→ **WHAT TO PRODUCE**
In the article on the immigration court rule, on what date was the rule finalized?

→ **EXTRACTED TEXT**
'''

SAN FRANCISCO (CN) --- A federal judge signaled Tuesday that she will block a series of Trump-era changes to immigration court procedures that critics say make it harder for noncitizens to fight deportation orders.
The rule finalized on Dec. 16, 2020, limits immigration judges’ power to stay cases, reopen cases, set briefing schedules and grant extensions. The Trump administration argued the reforms are intended to promote efficiency. Critics say the administration did not consider that the changes could prevent immigrants from obtaining relief they are entitled to pursue under federal law.
“I don’t think it’s appropriate to say it’s more efficient this way, even if people are not getting the benefit of relief that Congress provided,” Senior U.S. District Judge Susan Illston said during a virtual hearing.
Centro Legal de la Razza and three other immigration legal services providers sued the Executive Office for Immigration Review (EOIR), an agency of the U.S. Department of Justice, in January. They want Judge Illston to issue a preliminary injunction that would suspend the rule, which took effect on Jan. 15. The rule is currently under review by the Biden administration but remains in effect.
During a hearing Tuesday, U.S. Justice Department lawyer Christina Greer argued the court lacks jurisdiction to review the case. She said federal law bars district courts from reviewing any dispute relating to the removal of an unauthorized immigrant. Her opponents say they are not challenging the removal of a particular immigrant. Rather, they are contesting the legality of a rulemaking process.

'''

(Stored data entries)
'''

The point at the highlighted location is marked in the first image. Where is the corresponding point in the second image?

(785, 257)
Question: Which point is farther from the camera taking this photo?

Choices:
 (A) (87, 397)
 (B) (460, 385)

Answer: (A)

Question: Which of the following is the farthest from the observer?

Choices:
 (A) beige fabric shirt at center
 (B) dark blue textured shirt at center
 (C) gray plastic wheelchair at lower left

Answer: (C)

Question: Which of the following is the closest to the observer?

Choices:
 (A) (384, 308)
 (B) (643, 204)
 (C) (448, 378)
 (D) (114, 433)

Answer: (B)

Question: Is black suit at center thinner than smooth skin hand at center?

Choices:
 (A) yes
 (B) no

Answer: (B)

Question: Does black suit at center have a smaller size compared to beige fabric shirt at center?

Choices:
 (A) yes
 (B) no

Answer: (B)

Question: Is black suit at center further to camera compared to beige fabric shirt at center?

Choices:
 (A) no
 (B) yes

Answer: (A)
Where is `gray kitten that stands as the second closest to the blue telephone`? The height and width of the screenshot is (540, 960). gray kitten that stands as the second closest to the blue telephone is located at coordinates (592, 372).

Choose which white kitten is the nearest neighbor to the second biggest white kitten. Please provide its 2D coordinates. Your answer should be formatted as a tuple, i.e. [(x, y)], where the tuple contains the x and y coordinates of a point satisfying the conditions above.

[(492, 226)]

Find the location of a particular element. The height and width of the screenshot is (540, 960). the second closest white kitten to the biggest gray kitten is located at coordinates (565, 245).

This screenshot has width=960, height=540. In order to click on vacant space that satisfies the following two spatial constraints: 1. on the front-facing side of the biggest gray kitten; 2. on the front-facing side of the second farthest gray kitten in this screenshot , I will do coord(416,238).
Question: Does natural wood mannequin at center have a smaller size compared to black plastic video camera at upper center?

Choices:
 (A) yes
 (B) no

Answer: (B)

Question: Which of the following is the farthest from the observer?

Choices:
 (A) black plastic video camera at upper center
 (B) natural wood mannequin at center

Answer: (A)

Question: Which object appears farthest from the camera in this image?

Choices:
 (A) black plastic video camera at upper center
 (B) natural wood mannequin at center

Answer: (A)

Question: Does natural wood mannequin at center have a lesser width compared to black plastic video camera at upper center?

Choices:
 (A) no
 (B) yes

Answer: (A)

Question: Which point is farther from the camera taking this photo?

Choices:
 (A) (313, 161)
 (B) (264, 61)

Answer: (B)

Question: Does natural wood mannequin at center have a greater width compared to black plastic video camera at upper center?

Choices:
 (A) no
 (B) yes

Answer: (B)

'''
'''

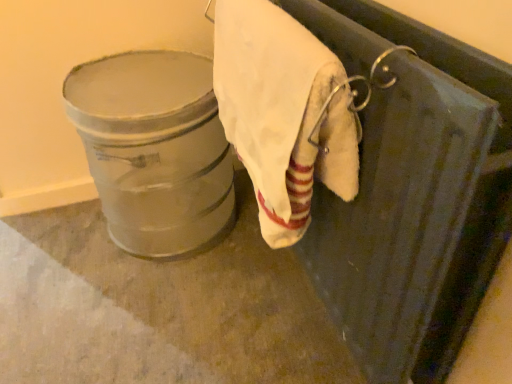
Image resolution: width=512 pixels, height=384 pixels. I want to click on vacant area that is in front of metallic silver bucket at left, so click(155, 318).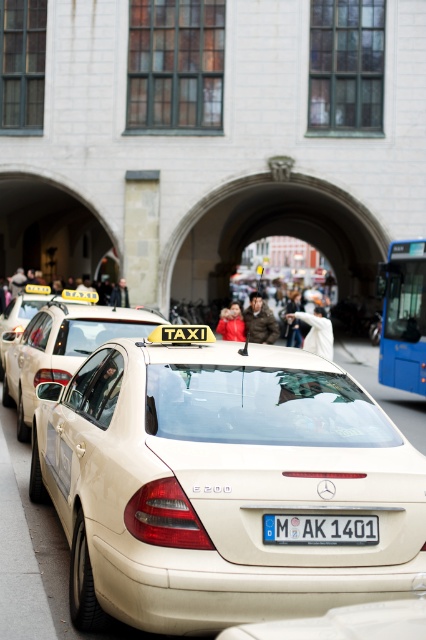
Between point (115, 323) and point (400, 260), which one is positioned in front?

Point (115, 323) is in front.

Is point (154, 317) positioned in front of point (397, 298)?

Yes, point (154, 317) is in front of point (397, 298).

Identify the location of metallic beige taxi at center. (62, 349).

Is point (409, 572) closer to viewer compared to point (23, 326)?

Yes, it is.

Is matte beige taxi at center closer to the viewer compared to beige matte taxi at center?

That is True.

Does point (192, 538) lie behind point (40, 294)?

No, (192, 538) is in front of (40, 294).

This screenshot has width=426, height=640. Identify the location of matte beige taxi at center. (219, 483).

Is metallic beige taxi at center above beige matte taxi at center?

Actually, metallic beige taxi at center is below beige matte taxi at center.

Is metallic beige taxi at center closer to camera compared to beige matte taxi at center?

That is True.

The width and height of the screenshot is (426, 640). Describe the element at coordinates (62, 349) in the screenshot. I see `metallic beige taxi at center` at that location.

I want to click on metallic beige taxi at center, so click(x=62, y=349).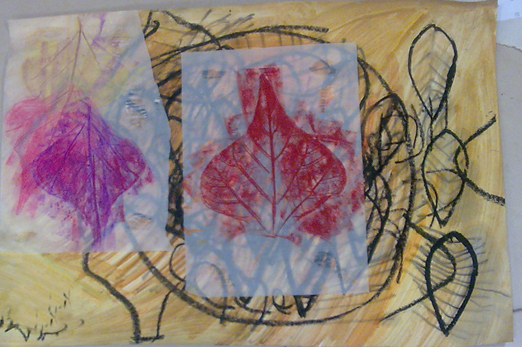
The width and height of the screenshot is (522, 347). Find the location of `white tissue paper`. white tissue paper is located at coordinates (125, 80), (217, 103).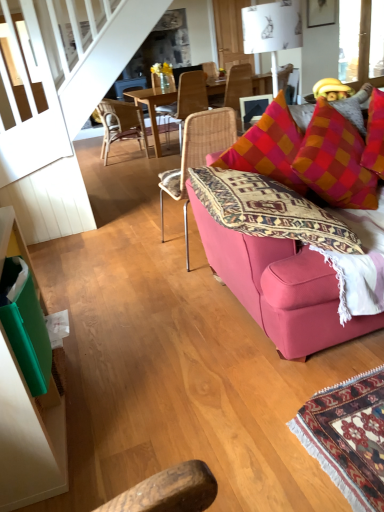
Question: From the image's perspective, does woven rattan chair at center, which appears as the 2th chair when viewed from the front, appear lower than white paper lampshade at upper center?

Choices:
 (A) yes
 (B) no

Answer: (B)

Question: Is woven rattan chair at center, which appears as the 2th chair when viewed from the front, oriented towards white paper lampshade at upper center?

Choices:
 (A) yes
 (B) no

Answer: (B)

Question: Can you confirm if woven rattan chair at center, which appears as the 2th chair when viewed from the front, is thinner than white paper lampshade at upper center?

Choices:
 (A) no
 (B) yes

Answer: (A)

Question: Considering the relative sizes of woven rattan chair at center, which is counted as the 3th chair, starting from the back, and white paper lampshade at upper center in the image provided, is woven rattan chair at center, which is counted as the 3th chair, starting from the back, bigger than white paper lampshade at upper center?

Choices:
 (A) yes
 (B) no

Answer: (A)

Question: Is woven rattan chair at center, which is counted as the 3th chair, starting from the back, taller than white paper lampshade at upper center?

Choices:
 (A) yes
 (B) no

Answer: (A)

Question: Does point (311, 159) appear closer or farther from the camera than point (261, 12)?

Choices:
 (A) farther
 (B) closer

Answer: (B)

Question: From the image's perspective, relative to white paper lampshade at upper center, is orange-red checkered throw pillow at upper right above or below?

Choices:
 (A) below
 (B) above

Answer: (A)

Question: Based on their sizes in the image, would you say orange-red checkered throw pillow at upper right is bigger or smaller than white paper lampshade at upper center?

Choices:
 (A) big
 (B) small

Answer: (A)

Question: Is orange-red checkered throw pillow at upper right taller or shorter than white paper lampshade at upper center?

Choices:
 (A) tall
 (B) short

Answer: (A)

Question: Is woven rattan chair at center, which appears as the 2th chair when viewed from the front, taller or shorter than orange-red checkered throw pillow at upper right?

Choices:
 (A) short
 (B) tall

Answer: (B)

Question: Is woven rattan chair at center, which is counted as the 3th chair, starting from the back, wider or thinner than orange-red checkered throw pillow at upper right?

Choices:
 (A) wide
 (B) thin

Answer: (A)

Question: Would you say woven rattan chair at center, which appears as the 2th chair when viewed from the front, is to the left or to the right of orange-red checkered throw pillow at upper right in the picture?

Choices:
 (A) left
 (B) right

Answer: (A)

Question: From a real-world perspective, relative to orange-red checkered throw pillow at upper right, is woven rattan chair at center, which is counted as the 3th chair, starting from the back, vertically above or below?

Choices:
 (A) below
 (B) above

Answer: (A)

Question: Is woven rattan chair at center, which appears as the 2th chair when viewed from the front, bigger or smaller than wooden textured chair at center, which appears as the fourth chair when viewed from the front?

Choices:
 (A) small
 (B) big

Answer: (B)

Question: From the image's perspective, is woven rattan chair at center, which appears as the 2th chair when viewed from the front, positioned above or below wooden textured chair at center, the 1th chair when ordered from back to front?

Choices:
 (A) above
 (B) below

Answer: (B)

'''

→ **OUTPUT OF THE EXERCISE**
December 16, 2020.